### Task input
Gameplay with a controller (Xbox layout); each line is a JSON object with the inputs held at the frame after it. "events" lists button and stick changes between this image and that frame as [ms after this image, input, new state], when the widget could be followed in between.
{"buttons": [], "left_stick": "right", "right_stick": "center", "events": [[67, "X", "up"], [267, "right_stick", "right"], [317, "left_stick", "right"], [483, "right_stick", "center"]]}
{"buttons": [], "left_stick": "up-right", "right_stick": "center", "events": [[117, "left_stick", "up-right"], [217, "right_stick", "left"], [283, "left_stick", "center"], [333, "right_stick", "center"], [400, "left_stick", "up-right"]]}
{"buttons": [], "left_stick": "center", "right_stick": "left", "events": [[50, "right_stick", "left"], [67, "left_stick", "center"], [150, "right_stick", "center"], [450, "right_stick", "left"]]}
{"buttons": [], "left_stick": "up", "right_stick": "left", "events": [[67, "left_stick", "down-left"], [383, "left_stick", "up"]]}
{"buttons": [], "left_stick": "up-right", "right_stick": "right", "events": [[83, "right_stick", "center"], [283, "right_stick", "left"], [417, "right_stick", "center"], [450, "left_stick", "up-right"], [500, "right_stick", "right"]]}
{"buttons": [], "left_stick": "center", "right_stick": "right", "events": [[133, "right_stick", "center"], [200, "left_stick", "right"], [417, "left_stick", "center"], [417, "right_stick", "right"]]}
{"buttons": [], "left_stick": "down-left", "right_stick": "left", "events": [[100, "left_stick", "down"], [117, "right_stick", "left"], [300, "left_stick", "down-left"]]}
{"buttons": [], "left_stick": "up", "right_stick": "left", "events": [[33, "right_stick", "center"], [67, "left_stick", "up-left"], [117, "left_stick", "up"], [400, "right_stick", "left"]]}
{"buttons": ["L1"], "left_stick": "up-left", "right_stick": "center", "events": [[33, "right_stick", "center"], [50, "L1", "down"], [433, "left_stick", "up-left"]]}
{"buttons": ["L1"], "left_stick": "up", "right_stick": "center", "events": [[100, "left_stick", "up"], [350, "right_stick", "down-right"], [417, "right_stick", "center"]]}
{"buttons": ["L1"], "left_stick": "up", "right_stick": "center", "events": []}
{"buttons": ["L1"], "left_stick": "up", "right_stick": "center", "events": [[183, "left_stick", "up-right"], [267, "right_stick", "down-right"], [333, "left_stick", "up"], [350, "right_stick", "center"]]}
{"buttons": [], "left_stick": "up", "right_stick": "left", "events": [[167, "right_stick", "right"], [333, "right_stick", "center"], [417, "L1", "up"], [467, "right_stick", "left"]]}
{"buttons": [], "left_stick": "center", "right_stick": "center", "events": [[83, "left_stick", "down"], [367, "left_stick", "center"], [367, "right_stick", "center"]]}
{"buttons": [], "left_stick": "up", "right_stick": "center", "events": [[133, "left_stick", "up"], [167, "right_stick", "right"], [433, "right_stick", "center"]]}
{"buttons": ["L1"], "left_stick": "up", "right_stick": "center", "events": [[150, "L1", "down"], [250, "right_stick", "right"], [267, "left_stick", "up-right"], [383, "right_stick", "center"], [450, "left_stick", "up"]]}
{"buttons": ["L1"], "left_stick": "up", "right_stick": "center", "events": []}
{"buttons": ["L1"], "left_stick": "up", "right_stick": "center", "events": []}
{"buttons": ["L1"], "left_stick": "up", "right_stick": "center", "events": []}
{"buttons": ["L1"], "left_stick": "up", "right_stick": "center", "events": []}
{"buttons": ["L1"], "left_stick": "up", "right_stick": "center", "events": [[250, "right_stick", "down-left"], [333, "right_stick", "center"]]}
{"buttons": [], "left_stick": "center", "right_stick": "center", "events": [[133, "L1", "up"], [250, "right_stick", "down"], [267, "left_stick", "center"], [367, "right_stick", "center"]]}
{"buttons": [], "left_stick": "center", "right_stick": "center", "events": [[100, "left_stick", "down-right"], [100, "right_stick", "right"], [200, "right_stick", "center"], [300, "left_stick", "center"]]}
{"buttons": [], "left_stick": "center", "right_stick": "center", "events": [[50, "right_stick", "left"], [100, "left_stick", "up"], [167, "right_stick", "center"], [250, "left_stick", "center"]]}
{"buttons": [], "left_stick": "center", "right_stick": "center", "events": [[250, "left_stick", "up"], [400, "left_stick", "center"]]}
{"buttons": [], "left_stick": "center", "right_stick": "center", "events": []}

### What to produce
The task calls for each record to be returned verbatim.

### Exercise answer
Gameplay with a controller (Xbox layout); each line is a JSON object with the inputs held at the frame after it. "events" lists button and stick changes between this image and that frame as [ms after this image, input, new state], when the widget could be followed in between.
{"buttons": [], "left_stick": "right", "right_stick": "center", "events": [[67, "X", "up"], [267, "right_stick", "right"], [317, "left_stick", "right"], [483, "right_stick", "center"]]}
{"buttons": [], "left_stick": "up-right", "right_stick": "center", "events": [[117, "left_stick", "up-right"], [217, "right_stick", "left"], [283, "left_stick", "center"], [333, "right_stick", "center"], [400, "left_stick", "up-right"]]}
{"buttons": [], "left_stick": "center", "right_stick": "left", "events": [[50, "right_stick", "left"], [67, "left_stick", "center"], [150, "right_stick", "center"], [450, "right_stick", "left"]]}
{"buttons": [], "left_stick": "up", "right_stick": "left", "events": [[67, "left_stick", "down-left"], [383, "left_stick", "up"]]}
{"buttons": [], "left_stick": "up-right", "right_stick": "right", "events": [[83, "right_stick", "center"], [283, "right_stick", "left"], [417, "right_stick", "center"], [450, "left_stick", "up-right"], [500, "right_stick", "right"]]}
{"buttons": [], "left_stick": "center", "right_stick": "right", "events": [[133, "right_stick", "center"], [200, "left_stick", "right"], [417, "left_stick", "center"], [417, "right_stick", "right"]]}
{"buttons": [], "left_stick": "down-left", "right_stick": "left", "events": [[100, "left_stick", "down"], [117, "right_stick", "left"], [300, "left_stick", "down-left"]]}
{"buttons": [], "left_stick": "up", "right_stick": "left", "events": [[33, "right_stick", "center"], [67, "left_stick", "up-left"], [117, "left_stick", "up"], [400, "right_stick", "left"]]}
{"buttons": ["L1"], "left_stick": "up-left", "right_stick": "center", "events": [[33, "right_stick", "center"], [50, "L1", "down"], [433, "left_stick", "up-left"]]}
{"buttons": ["L1"], "left_stick": "up", "right_stick": "center", "events": [[100, "left_stick", "up"], [350, "right_stick", "down-right"], [417, "right_stick", "center"]]}
{"buttons": ["L1"], "left_stick": "up", "right_stick": "center", "events": []}
{"buttons": ["L1"], "left_stick": "up", "right_stick": "center", "events": [[183, "left_stick", "up-right"], [267, "right_stick", "down-right"], [333, "left_stick", "up"], [350, "right_stick", "center"]]}
{"buttons": [], "left_stick": "up", "right_stick": "left", "events": [[167, "right_stick", "right"], [333, "right_stick", "center"], [417, "L1", "up"], [467, "right_stick", "left"]]}
{"buttons": [], "left_stick": "center", "right_stick": "center", "events": [[83, "left_stick", "down"], [367, "left_stick", "center"], [367, "right_stick", "center"]]}
{"buttons": [], "left_stick": "up", "right_stick": "center", "events": [[133, "left_stick", "up"], [167, "right_stick", "right"], [433, "right_stick", "center"]]}
{"buttons": ["L1"], "left_stick": "up", "right_stick": "center", "events": [[150, "L1", "down"], [250, "right_stick", "right"], [267, "left_stick", "up-right"], [383, "right_stick", "center"], [450, "left_stick", "up"]]}
{"buttons": ["L1"], "left_stick": "up", "right_stick": "center", "events": []}
{"buttons": ["L1"], "left_stick": "up", "right_stick": "center", "events": []}
{"buttons": ["L1"], "left_stick": "up", "right_stick": "center", "events": []}
{"buttons": ["L1"], "left_stick": "up", "right_stick": "center", "events": []}
{"buttons": ["L1"], "left_stick": "up", "right_stick": "center", "events": [[250, "right_stick", "down-left"], [333, "right_stick", "center"]]}
{"buttons": [], "left_stick": "center", "right_stick": "center", "events": [[133, "L1", "up"], [250, "right_stick", "down"], [267, "left_stick", "center"], [367, "right_stick", "center"]]}
{"buttons": [], "left_stick": "center", "right_stick": "center", "events": [[100, "left_stick", "down-right"], [100, "right_stick", "right"], [200, "right_stick", "center"], [300, "left_stick", "center"]]}
{"buttons": [], "left_stick": "center", "right_stick": "center", "events": [[50, "right_stick", "left"], [100, "left_stick", "up"], [167, "right_stick", "center"], [250, "left_stick", "center"]]}
{"buttons": [], "left_stick": "center", "right_stick": "center", "events": [[250, "left_stick", "up"], [400, "left_stick", "center"]]}
{"buttons": [], "left_stick": "center", "right_stick": "center", "events": []}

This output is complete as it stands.